=== PAGE EXCERPT ===
----
Panelists speak at the 'State of Black Nassau County'

Nassau County Legis. Carrie Solages at a forum

Nassau County Legis. Carrie Solages at a forum with black leaders about issues pertaining to minorities in Nassau County.  Credit: Howard Simmons

As a young lawyer, J. Stewart Moore struggled with seeing black defendants in shackles, and by how often court officers would ask him if he was an attorney.

“It used to be very disheartening and I would want to walk out of court. But I realized, I might be the difference here, and I need to be here,” he said.

Moore, executive director of the Amistad Long Island Black Bar Association, was one of several panelists who spoke Saturday at an event dubbed the “State of Black Nassau County” held at the Elmont Memorial Library.

Guest speakers, most of whom were black and represented organizations such as civic groups, police officers and business groups, addressed topics of structural inequality for black people, including health concerns, the achievement gap in schools, and housing discrimination.

Nassau County Legis. Carrié Solages (D-Elmont) organized the event, which attracted a crowd of about 35. He said having an open dialogue around race and issues affecting minorities is critical.

“I want there to be a barometer for us to assess whether things are getting better for communities of color,” he said. “When you help and focus on black Americans, you help all Americans.”

One of the panelists Saturday was Nassau County Health Commissioner Lawrence Eisenstein. He said that while the county increasingly ranks among the healthiest counties in the state, some communities need better access to health care.

“I acknowledge the disparities that exist,” Eisenstein said. “We have eight or nine ZIP codes which tend to be, but not always are, largely minority communities where the health outcomes are significantly worse.”

Eisenstein noted that for decades it’s been known that black women giving birth die at rates higher than other women, but what is unknown is why.

“Studies have ruled out socioeconomics and education as factors,” he said. “So, very rich, highly educated black women still die multiple times more often than the average nonblack person who is delivering a baby.”

Eisenstein said structural inequalities most likely play a role in the issue.

Also mentioned at the forum, by Nassau County Comptroller Jack Schnirman, is research from PolicyLink and the Urban League of Long Island that indicated if the Island’s racial gap in income were eliminated, its economy could have been $24 billion stronger in 2014.

Theresa Sanders, president of the Urban League of Long Island, said if that income disparity is not reduced, generations of black people will struggle to earn a livable wage on Long Island.

Sanders also spoke about finding solutions, including on how to recruit more black people to work as police officers despite the stigma some in the community may place on the profession.

“A lot of our young people have not had positive experiences dealing with the police,” she said. “But then we put the ownership back on them . . . if you become the police officer, the experience may change, not only for you, but for your community.”
----
=== PROVIDED DATA ===
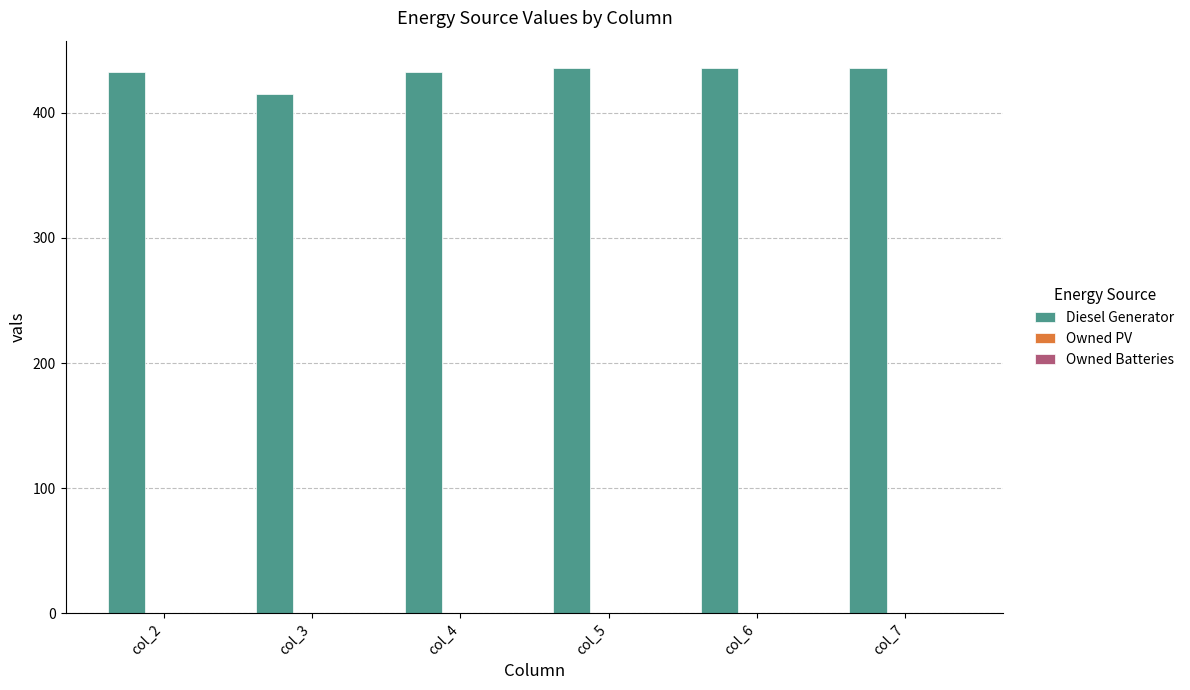

The value at col_3 is 199. True or false?

False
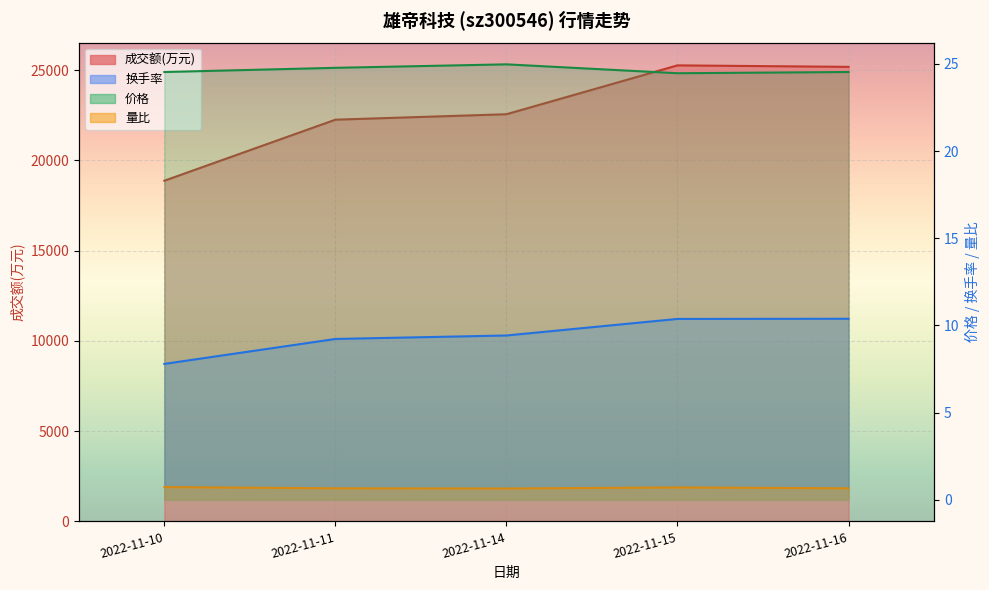

Reading left to right, list all the values displayed in this chart.

成交额(万元): 2022-11-10=18871.0	2022-11-11=22252.0	2022-11-14=22554.0	2022-11-15=25260.0	2022-11-16=25178.0
价格: 2022-11-10=24.5	2022-11-11=24.8	2022-11-14=25.0	2022-11-15=24.5	2022-11-16=24.5
换手率: 2022-11-10=7.8	2022-11-11=9.2	2022-11-14=9.4	2022-11-15=10.4	2022-11-16=10.4
量比: 2022-11-10=0.7	2022-11-11=0.7	2022-11-14=0.6	2022-11-15=0.7	2022-11-16=0.7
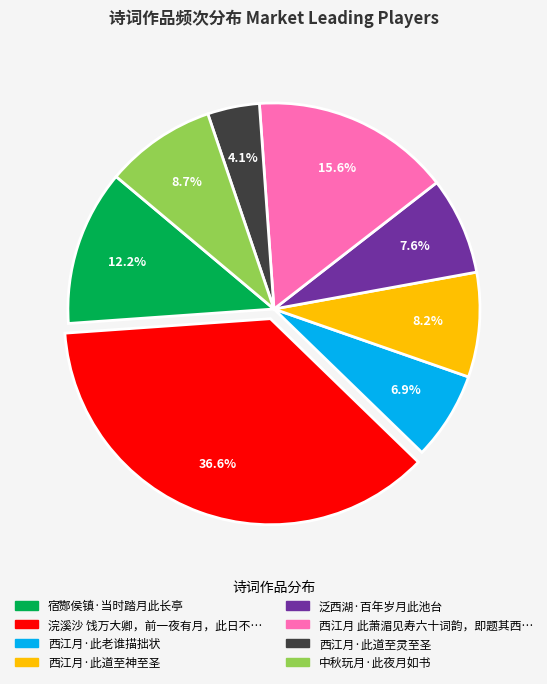

Is there any slice that represents more than half of the pie?

No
----
=== USING THE INFORMATION ===
**A.** Summarize the forum article in two sentences.
**B.** Reproduce word for word the passage of the forum article that begins at "As a young lawyer, J." and ends after "and housing discrimination.".
Work only from the forum article and set the listing aside.

=== ANSWERS IN ORDER ===
**A.** At the "State of Black Nassau County" event at the Elmont Memorial Library, organized by a Nassau County legislator, panelists addressed structural inequality for black people, including health concerns, the achievement gap in schools, and housing discrimination. Health Commissioner Lawrence Eisenstein acknowledged health disparities in largely minority communities, and Urban League of Long Island president Theresa Sanders warned that the racial income gap must be reduced and discussed recruiting more black police officers.

**B.**
As a young lawyer, J. Stewart Moore struggled with seeing black defendants in shackles, and by how often court officers would ask him if he was an attorney.

“It used to be very disheartening and I would want to walk out of court. But I realized, I might be the difference here, and I need to be here,” he said.

Moore, executive director of the Amistad Long Island Black Bar Association, was one of several panelists who spoke Saturday at an event dubbed the “State of Black Nassau County” held at the Elmont Memorial Library.

Guest speakers, most of whom were black and represented organizations such as civic groups, police officers and business groups, addressed topics of structural inequality for black people, including health concerns, the achievement gap in schools, and housing discrimination.